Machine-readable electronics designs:
--*--
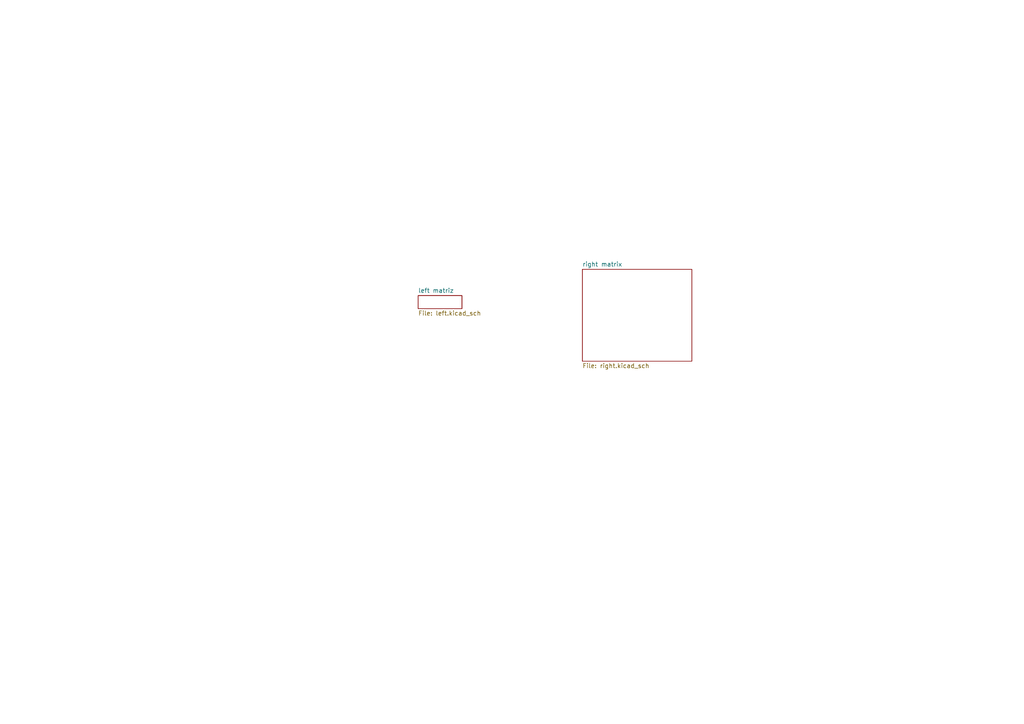
<source format=kicad_sch>
(kicad_sch
	(version 20250114)
	(generator "eeschema")
	(generator_version "9.0")
	(uuid "426f728c-d93c-40eb-b5f2-091f443adbca")
	(paper "A4")
	(lib_symbols)
	(sheet
		(at 121.285 85.725)
		(size 12.7 3.81)
		(exclude_from_sim no)
		(in_bom yes)
		(on_board yes)
		(dnp no)
		(fields_autoplaced yes)
		(stroke
			(width 0.1524)
			(type solid)
		)
		(fill
			(color 0 0 0 0.0000)
		)
		(uuid "bd6eccc7-4c5a-43e1-af68-c2c606b4e37f")
		(property "Sheetname" "left matriz"
			(at 121.285 85.0134 0)
			(effects
				(font
					(size 1.27 1.27)
				)
				(justify left bottom)
			)
		)
		(property "Sheetfile" "left.kicad_sch"
			(at 121.285 90.1196 0)
			(effects
				(font
					(size 1.27 1.27)
				)
				(justify left top)
			)
		)
		(instances
			(project "Single"
				(path "/426f728c-d93c-40eb-b5f2-091f443adbca"
					(page "3")
				)
			)
		)
	)
	(sheet
		(at 168.91 78.105)
		(size 31.75 26.67)
		(exclude_from_sim no)
		(in_bom yes)
		(on_board yes)
		(dnp no)
		(fields_autoplaced yes)
		(stroke
			(width 0.1524)
			(type solid)
		)
		(fill
			(color 0 0 0 0.0000)
		)
		(uuid "fdcbd120-1d4a-47bd-be35-d0401c54bbb0")
		(property "Sheetname" "right matrix"
			(at 168.91 77.3934 0)
			(effects
				(font
					(size 1.27 1.27)
				)
				(justify left bottom)
			)
		)
		(property "Sheetfile" "right.kicad_sch"
			(at 168.91 105.3596 0)
			(effects
				(font
					(size 1.27 1.27)
				)
				(justify left top)
			)
		)
		(instances
			(project "Single"
				(path "/426f728c-d93c-40eb-b5f2-091f443adbca"
					(page "2")
				)
			)
		)
	)
	(sheet_instances
		(path "/"
			(page "1")
		)
	)
	(embedded_fonts no)
)

</source>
--*--
## EXERCISE DETAILS
In the lines above, find each one with "right" and list it.

## RESPONSE
		(property "Sheetname" "right matrix"
		(property "Sheetfile" "right.kicad_sch"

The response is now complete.